* **GIVEN INFORMATION**

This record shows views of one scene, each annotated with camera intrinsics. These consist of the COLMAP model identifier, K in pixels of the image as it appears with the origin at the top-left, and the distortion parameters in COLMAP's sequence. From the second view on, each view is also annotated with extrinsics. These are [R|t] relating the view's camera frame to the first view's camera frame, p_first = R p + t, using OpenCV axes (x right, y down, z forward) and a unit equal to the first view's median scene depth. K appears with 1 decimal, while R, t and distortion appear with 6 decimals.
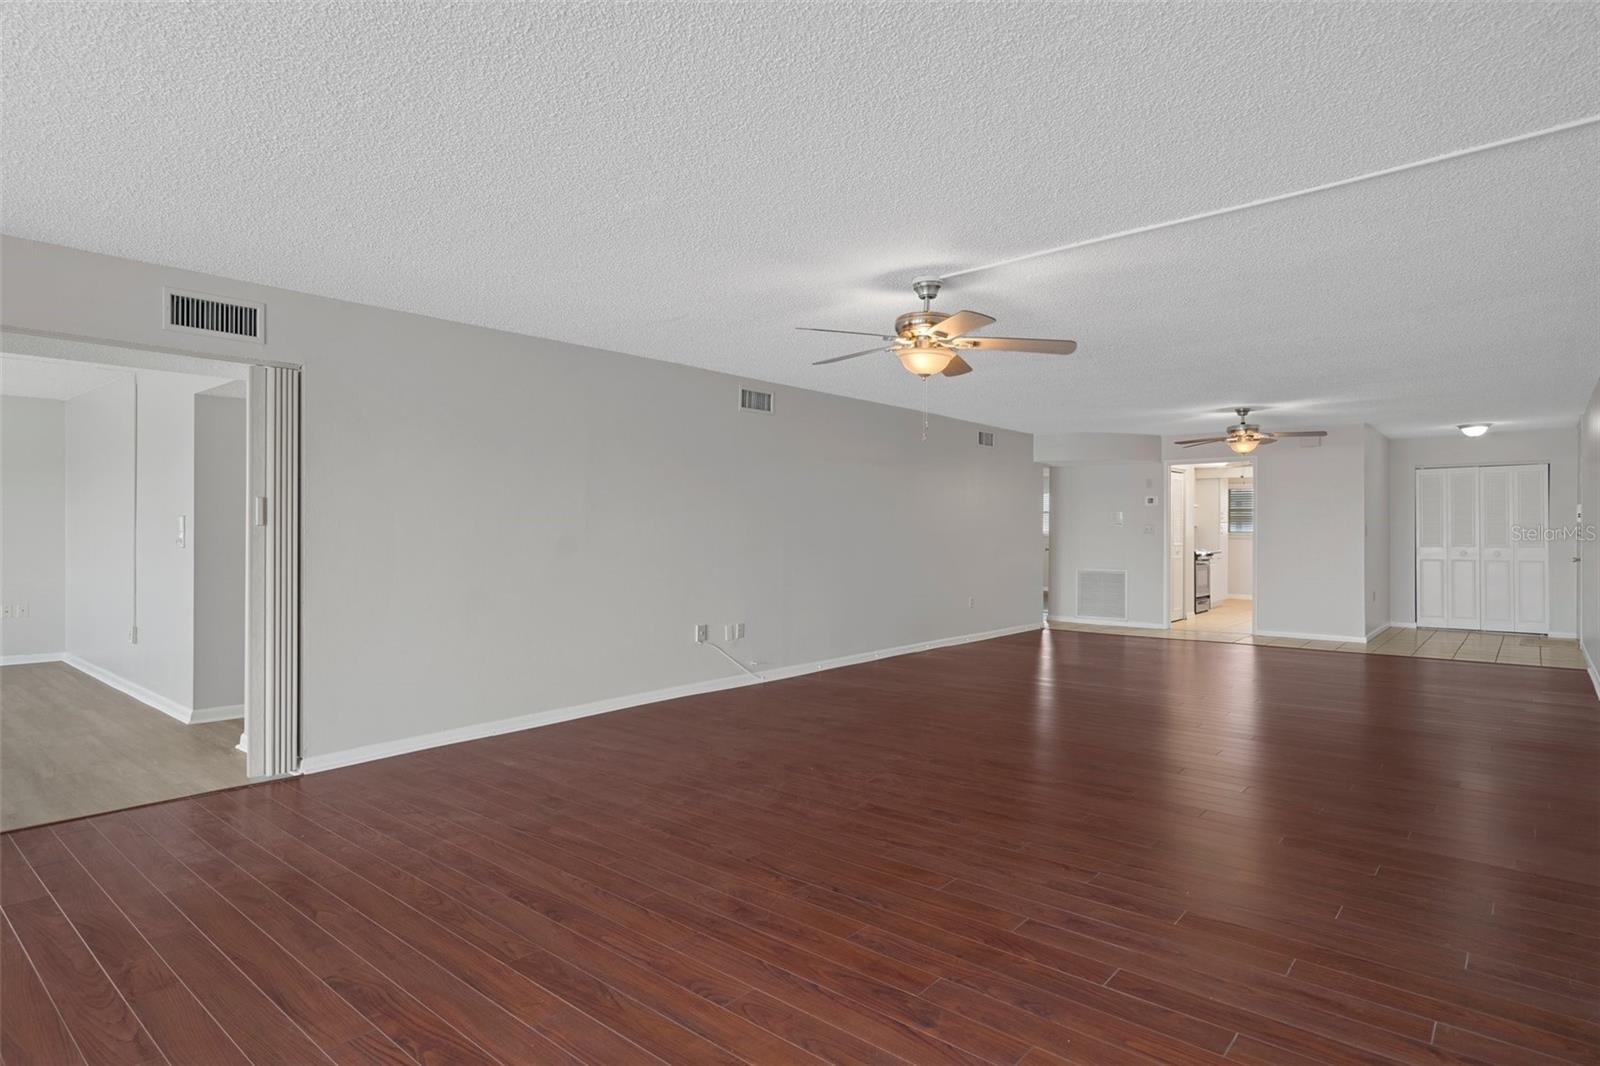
lens RADIAL K [[802.4, 0, 788.1], [0, 802.4, 527.4], [0, 0, 1]] dist [0.001999, 0.000621]
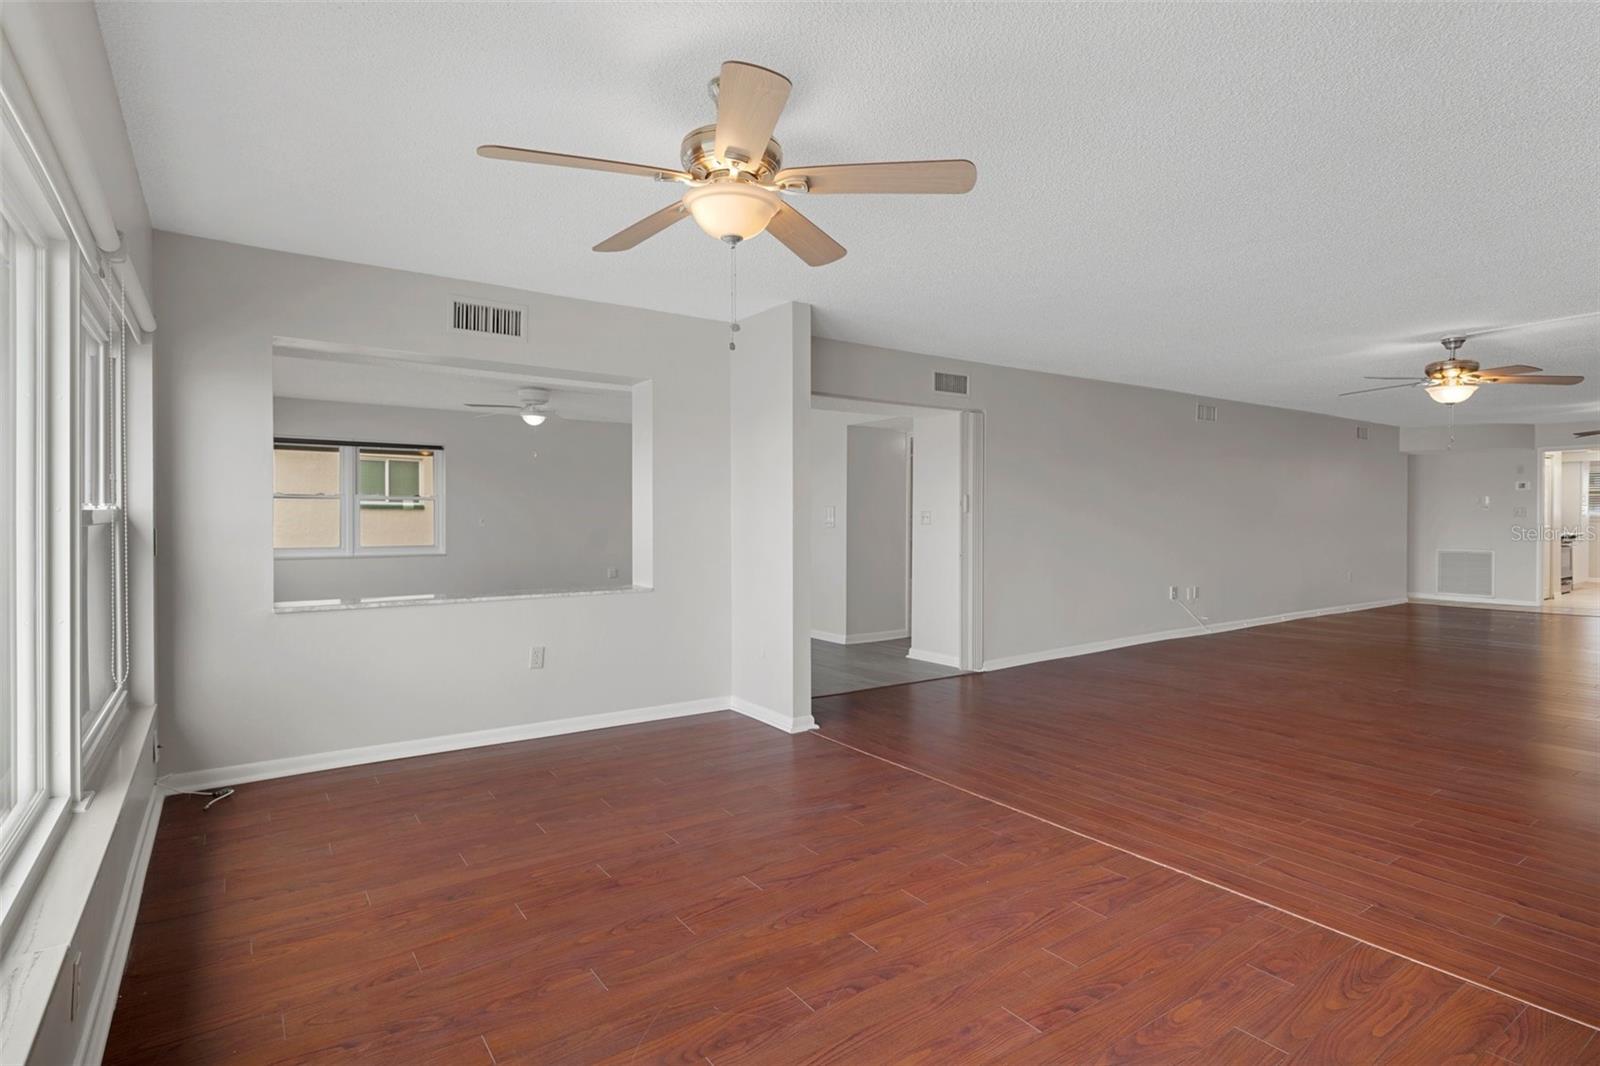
lens RADIAL K [[822.3, 0, 787.3], [0, 822.3, 531.7], [0, 0, 1]] dist [0.000930, 0.001158]
pose [[0.977948, -0.000281, -0.208848, -0.280291], [0.004953, 0.999749, 0.021849, -0.000732], [0.208789, -0.022401, 0.977704, -0.280353]]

* **TASK OBJECTIVE**
Please rewrite all the lines above as a JSON list of strings, one string per line, leaving out blank lines and the pictures.

* **ANSWER BOX**
[
  "This record shows views of one scene, each annotated with camera intrinsics. These consist of the COLMAP model identifier, K in pixels of the image as it appears with the origin at the top-left, and the distortion parameters in COLMAP's sequence. From the second view on, each view is also annotated with extrinsics. These are [R|t] relating the view's camera frame to the first view's camera frame, p_first = R p + t, using OpenCV axes (x right, y down, z forward) and a unit equal to the first view's median scene depth. K appears with 1 decimal, while R, t and distortion appear with 6 decimals.",
  "lens RADIAL K [[802.4, 0, 788.1], [0, 802.4, 527.4], [0, 0, 1]] dist [0.001999, 0.000621]",
  "lens RADIAL K [[822.3, 0, 787.3], [0, 822.3, 531.7], [0, 0, 1]] dist [0.000930, 0.001158]",
  "pose [[0.977948, -0.000281, -0.208848, -0.280291], [0.004953, 0.999749, 0.021849, -0.000732], [0.208789, -0.022401, 0.977704, -0.280353]]"
]